(Items from a data source)
• • • • •

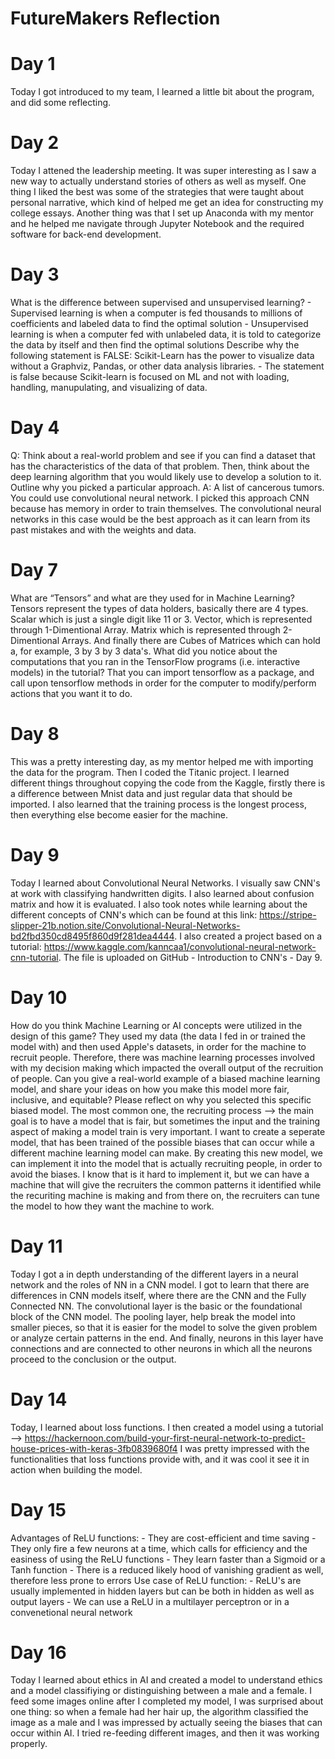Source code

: # FutureMakers Reflection

# Day 1 
  Today I got introduced to my team, I learned a little bit about the program, and did some reflecting. 
 
# Day 2 
   Today I attened the leadership meeting. It was super interesting as I saw a new way to actually understand stories of others as well as myself. 
   One thing I liked the best was some of the strategies that were taught about personal narrative, which kind of helped me get an idea for constructing my college essays. 
   Another thing was that I set up Anaconda with my mentor and he helped me navigate through Jupyter Notebook and the required software for back-end development. 

# Day 3 
  What is the difference between supervised and unsupervised learning? 
    - Supervised learning is when a computer is fed thousands to millions of coefficients and labeled data to find the optimal solution
    - Unsupervised learning is when a computer fed with unlabeled data, it is told to categorize the data by itself and then find the optimal solutions 
  Describe why the following statement is FALSE: Scikit-Learn has the power to visualize data without a Graphviz, Pandas, or other data analysis libraries.
    - The statement is false because Scikit-learn is focused on ML and not with loading, handling, manupulating, and visualizing of data. 
    
# Day 4 
  Q: Think about a real-world problem and see if you can find a dataset that has the characteristics of the data of that problem. Then, think about the deep learning algorithm that you would likely use to develop a solution to it. Outline why you picked a particular approach. 
  A: A list of cancerous tumors. You could use convolutional neural network. I picked this approach CNN because has memory in order to train themselves. The convolutional neural networks in this case would be the best approach as it can learn from its past mistakes and with the weights and data. 
  
# Day 7
  What are “Tensors” and what are they used for in Machine Learning?
  Tensors represent the types of data holders, basically there are 4 types. Scalar which is just a single digit like 11 or 3. Vector, which is represented through 1-Dimentional Array. Matrix which is represented through 2-Dimentional Arrays. And finally there are Cubes of Matrices which can hold a, for example, 3 by 3 by 3 data's. 
  What did you notice about the computations that you ran in the TensorFlow programs (i.e. interactive models) in the tutorial?
  That you can import tensorflow as a package, and call upon tensorflow methods in order for the computer to modify/perform actions that you want it to do. 
  
# Day 8 
  This was a pretty interesting day, as my mentor helped me with importing the data for the program. Then I coded the Titanic project. I learned different things throughout
  copying the code from the Kaggle, firstly there is a difference between Mnist data and just regular data that should be imported. I also learned that the training process is
  the longest process, then everything else become easier for the machine. 

# Day 9 
  Today I learned about Convolutional Neural Networks. I visually saw CNN's at work with classifying handwritten digits. I also learned about confusion matrix and how it is evaluated. I also took notes while learning about the different concepts of CNN's which can be found at this link: https://stripe-slipper-21b.notion.site/Convolutional-Neural-Networks-bd2fbd350cd8495f860d9f281dea4444. I also created a project based on a tutorial: https://www.kaggle.com/kanncaa1/convolutional-neural-network-cnn-tutorial. The file is uploaded on GitHub - Introduction to CNN's - Day 9. 

# Day 10 
   How do you think Machine Learning or AI concepts were utilized in the design of this game? They used my data (the data I fed in or trained the model with) and then used Apple's datasets, in order for the machine to recruit people. Therefore, there was machine learning processes involved with my decision making which impacted the overall output of the recruition of people. Can you give a real-world example of a biased machine learning model, and share your ideas on how you make this model more fair, inclusive, and
equitable? Please reflect on why you selected this specific biased model. The most common one, the recruiting process --> the main goal is to have a model that is fair, but sometimes the input and the training aspect of making a model train is very important. I want to create a seperate model, that has been trained of the possible biases that can occur while a different machine learning model can make. By creating this new model, we can implement it into the model that is actually recruiting people, in order to avoid the biases. I know that is it hard to implement it, but we can have a machine that will give the recruiters the common patterns it identified while the recuriting machine is making and from there on, the recruiters can tune the model to how they want the machine to work. 
   
# Day 11
  Today I got a in depth understanding of the different layers in a neural network and the roles of NN in a CNN model. I got to learn that there are differences in CNN models itself, where there are the CNN and the Fully Connected NN. The convolutional layer is the basic or the foundational block of the CNN model. The pooling layer, help break the model into smaller pieces, so that it is easier for the model to solve the given problem or analyze certain patterns in the end. And finally, neurons in this layer have connections and are connected to other neurons in which all the neurons proceed to the conclusion or the output. 

# Day 14 
  Today, I learned about loss functions. I then created a model using a tutorial --> https://hackernoon.com/build-your-first-neural-network-to-predict-house-prices-with-keras-3fb0839680f4 
  I was pretty impressed with the functionalities that loss functions provide with, and it was cool it see it in action when building the model.
    
# Day 15 
  Advantages of ReLU functions: 
    - They are cost-efficient and time saving
    - They only fire a few neurons at a time, which calls for efficiency and the easiness of using the ReLU functions 
    - They learn faster than a Sigmoid or a Tanh function
    - There is a reduced likely hood of vanishing gradient as well, therefore less prone to errors 
 Use case of ReLU function: 
    - ReLU's are usually implemented in hidden layers but can be both in hidden as well as output layers 
    - We can use a ReLU in a multilayer perceptron or in a convenetional neural network
   
# Day 16 
  Today I learned about ethics in AI and created a model to understand ethics and a model classifiying or distinguishing between a male and a female. I feed some images online after I completed my model, I was surprised about one thing: so when a female had her hair up, the algorithm classified the image as a male and I was impressed by actually seeing the biases that can occur within AI. I tried re-feeding different images, and then it was working properly.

• • • • •

§ **What is required**
Read the entries and pick out all lines that include the word "using".

§ **Written solution**
  Today, I learned about loss functions. I then created a model using a tutorial --> https://hackernoon.com/build-your-first-neural-network-to-predict-house-prices-with-keras-3fb0839680f4 
    - They only fire a few neurons at a time, which calls for efficiency and the easiness of using the ReLU functions 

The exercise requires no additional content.